## Exercise brief:
Set down the entries exactly as they appear, apart from the images, which stay out.

## Information:
===============

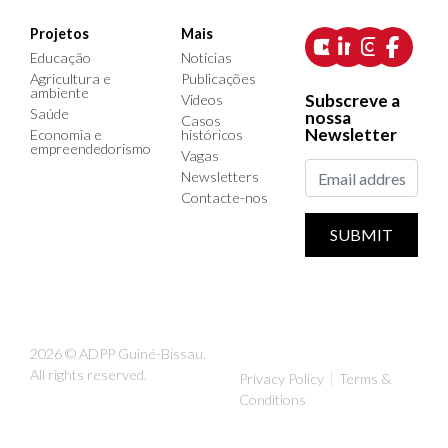
Projetos
Mais
Educação
Notícias
Agricultura e
Publicações
ambiente
Subscreve a
Videos
Saúde
nossa
Casos
Newsletter
Economia e
históricos
empreendedorismo
Vagas
Newsletters
Contacte-nos
SUBMIT
2026 © ADPP Guiné-Bissau.
All rights reserved.
Privacy Policy
Terms &
Conditions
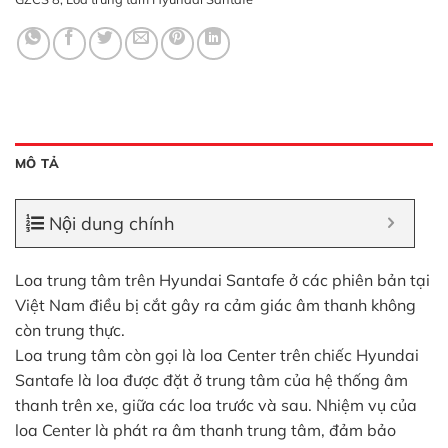
MÔ TẢ
Nội dung chính
Loa trung tâm trên Hyundai Santafe ở các phiên bản tại
Việt Nam điều bị cắt gây ra cảm giác âm thanh không
còn trung thực.
Loa trung tâm còn gọi là loa Center trên chiếc Hyundai
Santafe là loa được đặt ở trung tâm của hệ thống âm
thanh trên xe, giữa các loa trước và sau. Nhiệm vụ của
loa Center là phát ra âm thanh trung tâm, đảm bảo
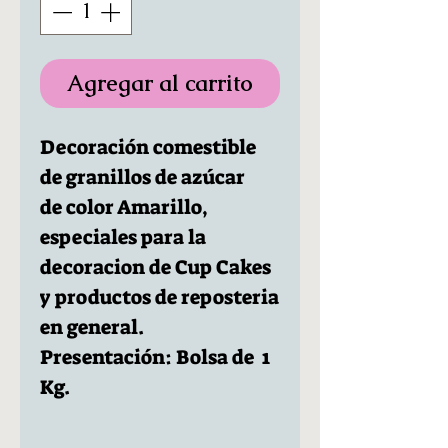
Agregar al carrito
Decoración comestible
de granillos de azúcar
de color Amarillo,
especiales para la
decoracion de Cup Cakes
y productos de reposteria
en general.
Presentación: Bolsa de 1
Kg.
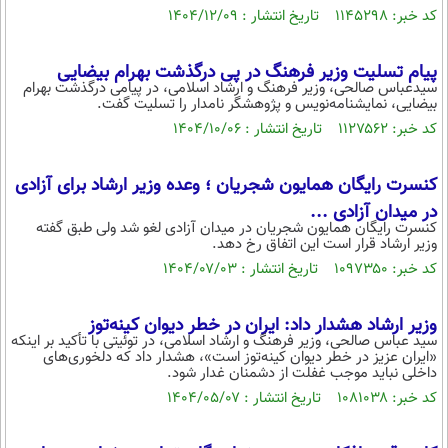
کد خبر: ۱۱۴۵۲۹۸ تاریخ انتشار : ۱۴۰۴/۱۲/۰۹
پیام تسلیت وزیر فرهنگ در پی درگذشت بهرام بیضایی
سیدعباس صالحی، وزیر فرهنگ و ارشاد اسلامی، در پیامی درگذشت بهرام
بیضایی، نمایشنامه‌نویس و پژوهشگر نامدار را تسلیت گفت.
کد خبر: ۱۱۲۷۵۶۲ تاریخ انتشار : ۱۴۰۴/۱۰/۰۶
کنسرت رایگان همایون شجریان ؛ وعده وزیر ارشاد برای آزادی
در میدان آزادی ...
کنسرت رایگان همایون شجریان در میدان آزادی لغو شد ولی طبق گفته
وزیر ارشاد قرار است این اتفاق رخ دهد.
کد خبر: ۱۰۹۷۳۵۰ تاریخ انتشار : ۱۴۰۴/۰۷/۰۳
وزیر ارشاد هشدار داد: ایران در خطر دیوان کینه‌توز
سید عباس صالحی، وزیر فرهنگ و ارشاد اسلامی، در توئیتی با تأکید بر اینکه
«ایران عزیز در خطر دیوان کینه‌توز است»، هشدار داد که دلخوری‌های
داخلی نباید موجب غفلت از دشمنان غدار شود.
کد خبر: ۱۰۸۱۰۳۸ تاریخ انتشار : ۱۴۰۴/۰۵/۰۷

===============

## Task solution:
Projetos
Mais
Educação
Notícias
Agricultura e
Publicações
ambiente
Subscreve a
Videos
Saúde
nossa
Casos
Newsletter
Economia e
históricos
empreendedorismo
Vagas
Newsletters
Contacte-nos
SUBMIT
2026 © ADPP Guiné-Bissau.
All rights reserved.
Privacy Policy
Terms &
Conditions
MÔ TẢ
Nội dung chính
Loa trung tâm trên Hyundai Santafe ở các phiên bản tại
Việt Nam điều bị cắt gây ra cảm giác âm thanh không
còn trung thực.
Loa trung tâm còn gọi là loa Center trên chiếc Hyundai
Santafe là loa được đặt ở trung tâm của hệ thống âm
thanh trên xe, giữa các loa trước và sau. Nhiệm vụ của
loa Center là phát ra âm thanh trung tâm, đảm bảo
Agregar al carrito
Decoración comestible
de granillos de azúcar
de color Amarillo,
especiales para la
decoracion de Cup Cakes
y productos de reposteria
en general.
Presentación: Bolsa de 1
Kg.
کد خبر: ۱۱۴۵۲۹۸ تاریخ انتشار : ۱۴۰۴/۱۲/۰۹
پیام تسلیت وزیر فرهنگ در پی درگذشت بهرام بیضایی
سیدعباس صالحی، وزیر فرهنگ و ارشاد اسلامی، در پیامی درگذشت بهرام
بیضایی، نمایشنامه‌نویس و پژوهشگر نامدار را تسلیت گفت.
کد خبر: ۱۱۲۷۵۶۲ تاریخ انتشار : ۱۴۰۴/۱۰/۰۶
کنسرت رایگان همایون شجریان ؛ وعده وزیر ارشاد برای آزادی
در میدان آزادی ...
کنسرت رایگان همایون شجریان در میدان آزادی لغو شد ولی طبق گفته
وزیر ارشاد قرار است این اتفاق رخ دهد.
کد خبر: ۱۰۹۷۳۵۰ تاریخ انتشار : ۱۴۰۴/۰۷/۰۳
وزیر ارشاد هشدار داد: ایران در خطر دیوان کینه‌توز
سید عباس صالحی، وزیر فرهنگ و ارشاد اسلامی، در توئیتی با تأکید بر اینکه
«ایران عزیز در خطر دیوان کینه‌توز است»، هشدار داد که دلخوری‌های
داخلی نباید موجب غفلت از دشمنان غدار شود.
کد خبر: ۱۰۸۱۰۳۸ تاریخ انتشار : ۱۴۰۴/۰۵/۰۷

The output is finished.